I'm happy to accept Phil O'Sullivan's assurance that Chris Chang compiled the Prince Charles item, although I question the need to do so when the BBC could have been relied on to cover the matter thoroughly. I believe this reinforces my point about TVNZ wanting to put its own reporters forward. I have noted many occasions in recent months when TVNZ's own journalists have presented overseas news items for no obvious reason.

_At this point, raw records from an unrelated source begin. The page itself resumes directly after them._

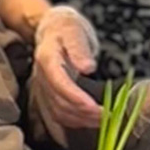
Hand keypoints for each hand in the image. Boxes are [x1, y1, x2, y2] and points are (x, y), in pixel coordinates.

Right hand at [31, 6, 102, 127]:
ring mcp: (43, 88)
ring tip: (103, 119)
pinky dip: (75, 121)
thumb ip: (79, 48)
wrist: (53, 28)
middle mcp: (42, 76)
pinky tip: (90, 120)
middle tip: (107, 115)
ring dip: (80, 120)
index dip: (76, 98)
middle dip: (83, 112)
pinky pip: (58, 115)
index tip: (95, 107)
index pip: (59, 82)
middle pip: (59, 102)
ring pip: (58, 112)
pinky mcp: (48, 96)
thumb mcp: (74, 30)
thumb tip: (87, 67)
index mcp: (47, 58)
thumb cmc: (66, 27)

Incidentally, I notice that on the two nights since my column was published, 1 News appears to have changed its policy of not identifying people when they first appear on screen. Of course this could be entirely coincidental. Nonetheless it's welcome.


6 comments:

Barry said...

Having TWO people read the news together is one of the stupidist and most-offputting things you'll ever see on TV. Neither of them owns the show (ie feels that it is HIS or HER show) so they have no strong desire to do it well. Very wasteful of their taxpayer-employers' money too.

Max Shierlaw said...

Interested whether you consider Newshub is a better news presentation than One News? I watched Three News for many years, but switched to One News two years ago because I couldn't stand watching Patrick Gower any more. I still consider Mike McRoberts to be the best news presenter in the country though.

Karl du Fresne said...

I've jumped backwards and forwards between One and Three over the years depending on which one has irritated me more at any given time. I gave up on Three in 2015 because I objected to the way it gratuitously wallowed in amateur video footage of a schoolgirl assault, and I haven't been back since.

Barry said...

Max, if there are two newsreaders together I'd rather not watch - no matter what station they're on.

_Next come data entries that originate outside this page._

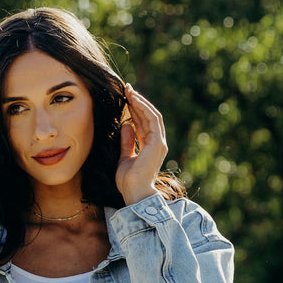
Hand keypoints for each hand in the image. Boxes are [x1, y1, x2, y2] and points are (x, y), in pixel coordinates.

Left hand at [116, 85, 167, 205]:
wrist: (134, 193)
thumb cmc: (129, 181)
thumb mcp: (124, 158)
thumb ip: (126, 142)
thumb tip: (125, 125)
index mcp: (150, 147)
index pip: (144, 123)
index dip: (135, 110)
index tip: (125, 98)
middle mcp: (157, 143)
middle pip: (149, 117)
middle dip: (138, 102)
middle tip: (127, 89)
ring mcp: (159, 143)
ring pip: (152, 115)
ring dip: (140, 102)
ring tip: (129, 91)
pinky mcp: (158, 143)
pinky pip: (152, 120)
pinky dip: (143, 108)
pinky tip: (134, 100)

Also I think that the one newsreader should read the sport and weather too.

Ruaridh said...

I too gave up on Newshub (TV3) - in my case because of its distorted coverage of the election and the irritation which is Patrick Gower.
I could happily do w8thout TV news altogether - what maters can be found in the NYT and WP with an occasional check on the badly edited Herald and Stuff sites. But my wife now has a disability that means she struggles to read, so TV 1 at 6 has to be endured.

Rory said...

I have been slowly sinking into Left wing insanity and then i read Karl Du Fresne and somehow he knows what the hell is going on.
There is so much media whose correspondents and opinions are engineered every day.
It's hard to believe but if you have seen The Ipcress File, The public of New Zealand are being brainwashed on a daily basis. I have cancelled the Sunday Star Times. Fod Gods sake the size of the photos in colour of Alison Mau and others there are a least 6 inches long, that's a subaway measurement and the drivel, unbelieveable. They seem to want to talk about themselves all the time.It's Ego injection comments. Now Karl your little photo, black and white and Martin Van Beynen another great contributor are tiny, black and white.
Now the women Alison and others really should complain to show they are true feminists that they are being exploited -sex objects- 6 inches and in colour..........oh but im not sure that is forthcoming.........I wonder why?.